O incêndio na estação brasileira Comandante Ferraz, na Antártida, representa um atraso de até quatro anos nas pesquisas científicas realizadas na região. A Marinha estima que 70% da base foi destruída na madrugada de sábado, em um acidente que causou a morte de dois militares. Da base, restaram apenas as estruturas isoladas da área principal, entre elas os laboratórios de meteorologia e os tanques de combustível. As causas do fogo, que começou na casa de máquinas, estão sendo apuradas em um Inquérito Policial Militar.
A coordenadora da pós-graduação em Ecologia e Conservação da Universidade Federal do Paraná (UFPR), Lucélia Donatti, que já esteve na estação em diversas ocasiões e acompanhava os trabalhos de quatro das cinco pesquisadoras paranaenses que atuavam no local quando ocorreu o incêndio, lamenta o episódio. Ela diz que as pesquisas mais prejudicadas serão aquelas que dependem da estrutura, mas que os trabalhos desenvolvidos nos laboratórios em alto-mar, presentes nos navios, deverão continuar. "O maior problema dessa tragédia é que não teremos mais a estação para manter as coletas, o que será uma grande perda para os trabalhos que avaliam resultados ano após ano. Mas acredito que as expedições marítimas vão continuar."
O governo brasileiro já decidiu reconstruir a base Comandante Ferraz, mas só poderá fazê-lo plenamente a partir de dezembro, período em que se inicia o verão no Hemisfério Sul, e que proporciona melhores condições de trabalho. De acordo com o ministro da Defesa, Celso Amorim, a previsão é que as obras levem dois anos para serem finalizadas. O ministro de Ciência e Tecnologia, Marco Antonio Raupp, afirmou ontem que o governo deve usar o navio polar Almirante Maximiano como base provisória do Brasil na Antártida.
Prejuízos
Os prejuízos científicos com o desastre, no entanto, vão além da inviabilização das pesquisas na base. Com o incêndio, houve uma perda de pelo menos 40% dos dados coletados pelas equipes brasileiras, sem contar a destruição de equipamentos para pesquisa. Para a professora da UFPR, o que pode acontecer também é a tranferência do trabalho de alguns pesquisadores para os navios brasileiros da região onde há espaços para pesquisa. No entanto, isso poderia superlotar as embarcações. "O meu projeto, por exemplo, eu não levaria para um navio", afirma Lucélia, que estuda o estresse térmico de alguns peixes e outros vertebrados dos mares do sul.
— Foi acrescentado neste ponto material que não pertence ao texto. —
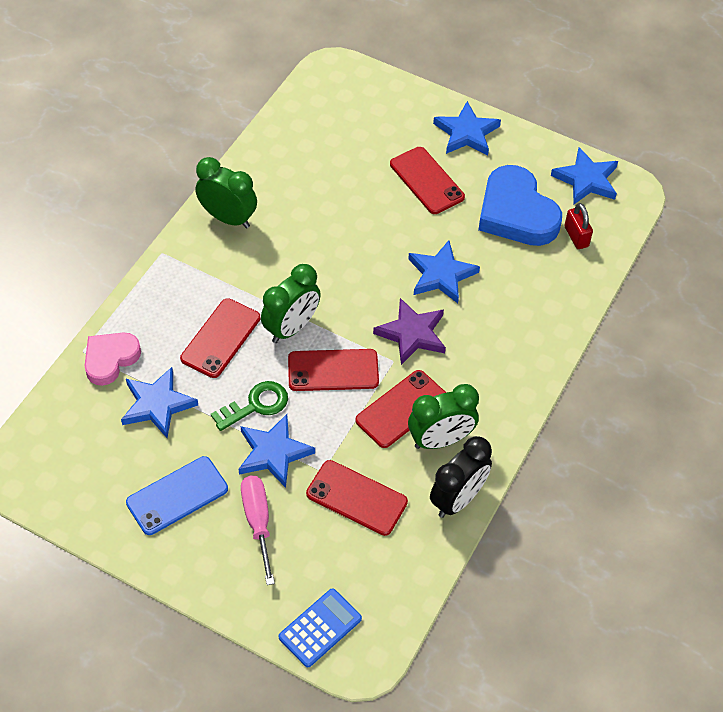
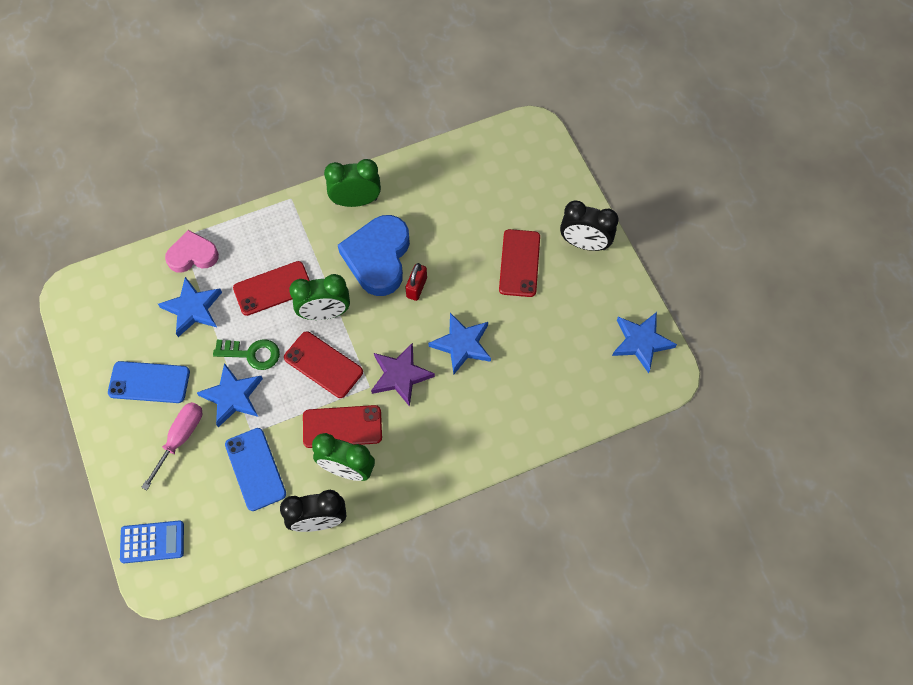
camera: 40 degrees right, 10 degrees up
(228, 218) = (356, 201): green clock -> green clock turned 75 degrees counterclockwise
(356, 498) = (255, 469): red phone -> blue phone
(466, 133) = (584, 244): blue star -> black clock
(516, 213) = (562, 333): blue heart -> blue heart (378, 258)
(576, 236) = (589, 383): red padlock -> red padlock (416, 287)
Entre outros trabalhos desenvolvidos na região estão as pesquisas em torno dos impactos nas mudanças climáticas, sobre organismos e ecossistemas e o estudo da atmosfera.
Cientista sênior do programa antártico-brasileiro, Jefferson Cardia Simões, da Universidade Federal do Rio Grande do Sul (UFRGS), ponderou que o governo precisa reavaliar as dimensões da Comandante Ferraz, o que, em sua análise, será determinante para o futuro do projeto brasileiro no continente. "Incêndios em estações polares são recorrentes, infelizmente. Quando pega fogo, falta energia, e não há como bombear a água do mar. A estrutura da estação é toda metálica, mas dentro ela é de madeira, fios elétricos, tem muito equipamento eletrônico. Já tivemos perdas de várias estações por esse problema", acrescentou.
"A gente vai parar um pouco as pesquisas, com certeza", confirmou em entrevista a bióloga Yocie Yoneshigue Valentin, professora da Universidade Federal do Rio de Janeiro (UFRJ). "Tem que olhar para frente e continuar." Os biólogos eram maioria entre os pesquisadores brasileiros na Antártida nesse verão. "Toda essa parte de mudanças climáticas tem influência direta nos organismos de lá. Por isso que é importante estudar biologia lá", explicou.